Nous avons comme luy des voisins secourables.
Mais à nous, plus qu’à luy, les cieux sont favorables.
Et pour pousser l’effort d’un amoureux dessein,
Nous avons plus que luy de brasiers dans le sein.
Mais toy dont je ne puis me loüer ny me plaindre,
Qui mesprises ma flame, ou qui la veux esteindre,
Voy qu’en me dédaignant, simple, tu te soûmets
A qui dit qu’il t’adore, et ne te vid jamais ;
Dont l’ardeur par le temps ne fut point éprouvée ;
Qui n’eut jamais au cœur ton image gravée :
Tout prest à recevoir, d’un aveugle desir,
La premiere beauté qu’on voudroit luy choisir ;
Quelque fade blancheur, quelque esclave effrontée,
Qui sous ton nom fameux luy seroit presentée.
Pour la sauver des bras de cet indigne amant,
Deffens la Sigismond, contre son sentiment ;
Et puis qu’à son bon-heur son desir est rebelle,
Il faut, il faut combattre et contr’elle, et pour elle.

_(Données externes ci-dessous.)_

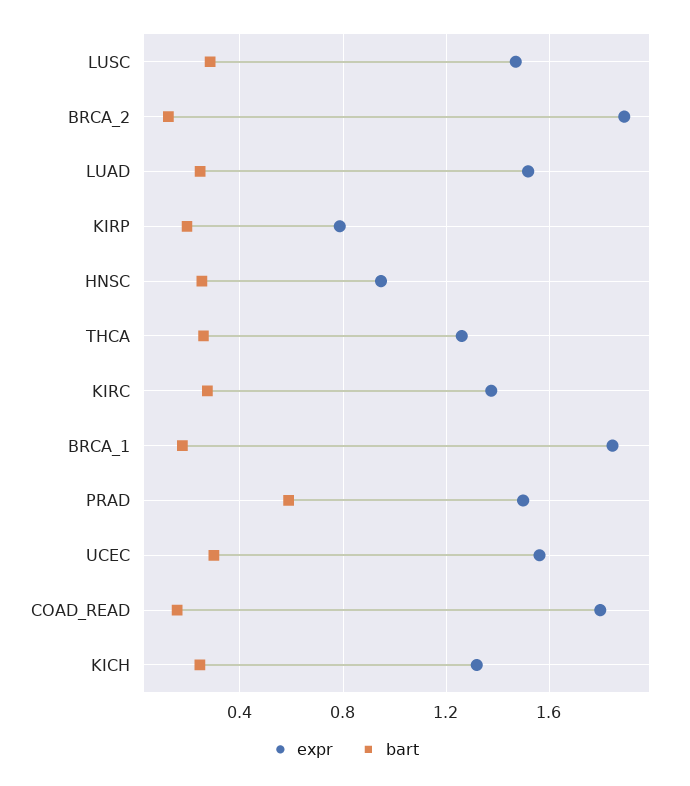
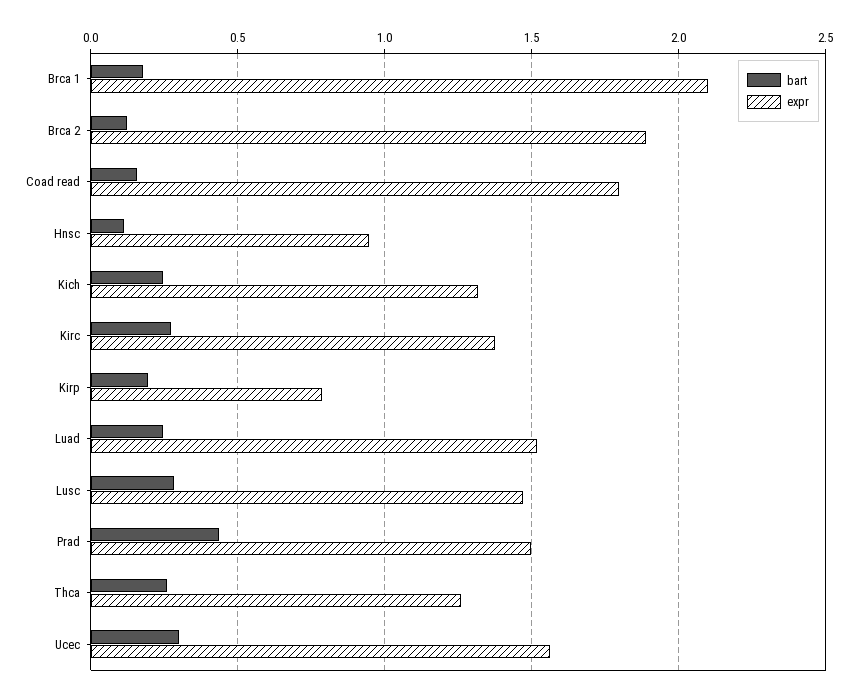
  {
    "expr": {
      "LUSC": 1.45,
      "BRCA_2": 1.9,
      "LUAD": 1.5,
      "KIRP": 0.8,
      "HNSC": 0.95,
      "THCA": 1.25,
      "KIRC": 1.35,
-     "BRCA_1": 1.85,
+     "BRCA_1": 2.1,
      "PRAD": 1.5,
      "UCEC": 1.55,
      "COAD_READ": 1.8,
      "KICH": 1.3
    },
    "bart": {
      "LUSC": 0.3,
      "BRCA_2": 0.1,
      "LUAD": 0.25,
      "KIRP": 0.2,
-     "HNSC": 0.25,
+     "HNSC": 0.1,
      "THCA": 0.25,
      "KIRC": 0.25,
      "BRCA_1": 0.2,
-     "PRAD": 0.6,
+     "PRAD": 0.45,
      "UCEC": 0.3,
      "COAD_READ": 0.15,
      "KICH": 0.25
    }
  }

Oüy, cruelle à toy mesme, encore plus qu’à moy,
Plustost qu’un fier payen triomphe de ta foy,
Qu’un traistre sans amour te ravisse à ma flame,
Au prix de mille morts je luy raviray l’ame.
Apres mon sang versé dans ma juste fureur,
Rien ne me restera qui te soit en horreur.